[![CyVers](https://i.imgur.com/yyhmZET.png)](https://www.cyvers.ai/)

# Deployed Algorithm Workflow

This notebooks shows the workflow of using an algorithm.  
See [`SystemEngineering.md](https://github.com/CyVers-AI/CyVersManagement/blob/main/Engineering/SystemEngineering.md) for details.

> Notebook by:
> - Anton Rudenko Anton@cyvers.ai
> - Royi Avital Royi@cyvers.ai

## Revision History

| Version | Date       | User        |Content / Changes                                                   |
|---------|------------|-------------|--------------------------------------------------------------------|
| 0.1.000 | 16/08/2022 | Royi Avital | Matching version 0.8 of the API                                    |
|         |            |             |                                                                    |

In [1]:
# Load Packages

# General Tools
import numpy as np
import scipy as sp
import pandas as pd

# Misc
import datetime
import os
from platform import python_version
import random
import warnings

# Visualization
import matplotlib.pyplot as plt
import matplotlib.gridspec as gridspec
import seaborn as sns
from bokeh.plotting import figure, show

import ruamel.yaml#import yaml

In [2]:
# Configuration
%matplotlib inline

warnings.filterwarnings("ignore")

seedNum = 512
np.random.seed(seedNum)
random.seed(seedNum)

sns.set_theme() #>! Apply SeaBorn theme

In [3]:
with open(r'params_no_gas_.yml') as file:#with open(r'params_no_gas.yml') as file:
    params = ruamel.yaml.safe_load(file)


In [4]:
# Constants

DATA_FOLDER_NAME    = 'Validated'#'BlockChainAttacksDataSet'
DATA_FOLDER_PATTERN = 'b1'#'DataSet0'
DATA_FILE_EXT       = 'csv'

PROJECT_DIR_NAME = 'CyVers' #<! Royi: Anton, don't change it, it should be a team constant
PROJECT_DIR_PATH = os.path.join(os.getcwd()[:os.getcwd().find(PROJECT_DIR_NAME)], PROJECT_DIR_NAME) #>! Pay attention, it will create issues in cases you name the folder `CyVersMe` or anything after / before `CyVers`
modelFolderPath ='Model_2022_12_02_12_56_34'#'Model_2022_10_13_11_39_22'#'Model_2022_10_12_12_59_51' #'Model_2022_10_05_20_50_14'

updateInplace       = False
amountUsdOutlierThr = 1e9


In [5]:
# CyVers Packages
from PredictAssetData import *

In [6]:
# Parameters

# Pre Process

# Asset Data
dataSetName = 'n1'#'b2'#'DataSet006'
dataFileName = 'Solidus.csv'#'BiFinance001.csv'#'Bit2c_Gas_Data.csv'#'EtherDelta004.csv'#'EtherDelta012.csv'#'FakeDfinityTokenSale001.csv'#'0x4fa03aefa74559aafc6e26fad2bc801006c6c5ab_1581141935.csv'#'0x36983f0dcbfcaa2b978eb0f34e53505cc0fb4d97_1665514019.csv'#'Bitpoint003.csv'#'AnibusDAO001.csv'


In [7]:
if not params['MODEL_FILE_HASH'] == hashfile(os.path.join(modelFolderPath, 'Model.pkl')):
    raise ValueError('MODEL FILE IS NOT CORRECT !!!!!!!!!!!!')
    

In [None]:
# Loading / Generating Data multiple files !!!!!!!!!!!!!!!!
dataSetRotoDir = os.path.join(PROJECT_DIR_PATH, DATA_FOLDER_NAME)
lCsvFile = ExtractCsvFiles(dataSetRotoDir, folderNamePattern = DATA_FOLDER_PATTERN)
print(f'The number of file found: {len(lCsvFile)}')

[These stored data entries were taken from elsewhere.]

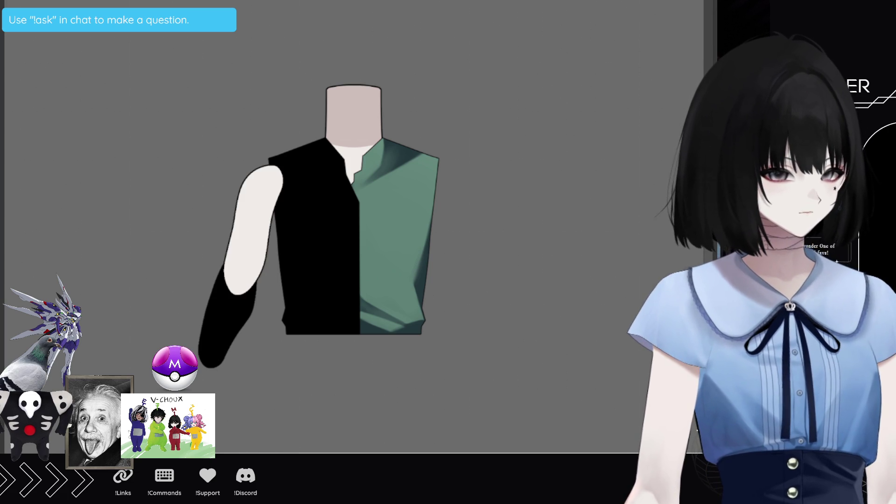
{"action": "left_click", "coordinate": [228, 317]}
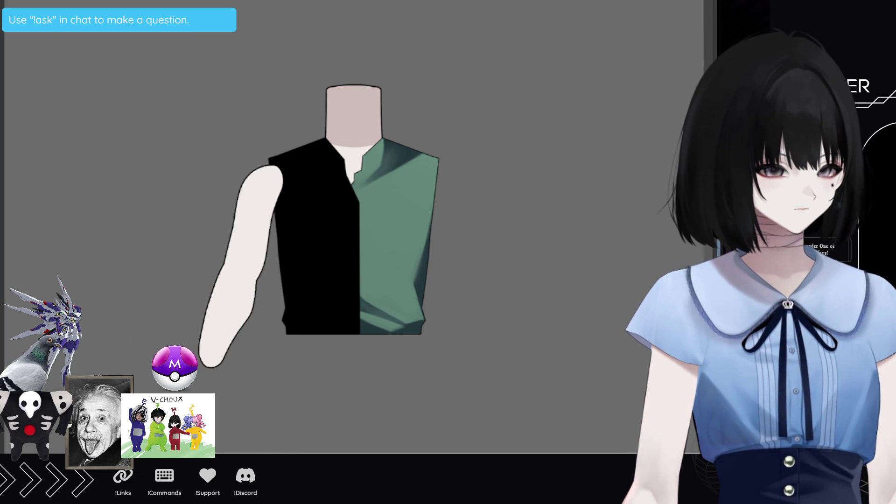
{"action": "key", "text": "ctrl+z"}
{"action": "mouse_move", "coordinate": [252, 276]}
{"action": "left_mouse_down"}
{"action": "mouse_move", "coordinate": [240, 297]}
{"action": "mouse_move", "coordinate": [255, 285]}
{"action": "left_mouse_up"}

lCsvColName     = ['Transaction ID', 'Block Time', 'Transaction Time', 'Sender ID', 'Receiver ID', 'Receiver Type', 'Amount', 'Currency', 'Currency Hash', 'Currency Type', 'Amount [USD]', 'Gas Price', 'Gas Limit', 'Gas Used', 'Gas Predicted', 'Balance In', 'Balance Out', 'Label', 'Risk Level']
lCsvColNameFlag = [True,              True,         True,               True,        True,          True,            True,     True,       True,            True,            True,           True,        True,        True,       True,            True,         True,          False,   False]  #<! Flags if a column is a must to have

# dfData = pd.read_csv(os.path.join(DATA_FOLDER_NAME, csvFileName))
#dfData, dAssetFile = LoadCsvFilesDf(lCsvFile, baseFoldePath = '')
dfDataRaw, dAssetFile =  LoadCsvFilesDf(lCsvFile, baseFoldePath = '', lColName = lCsvColName, lColFlag =  lCsvColNameFlag ,  addFileNameCol = True)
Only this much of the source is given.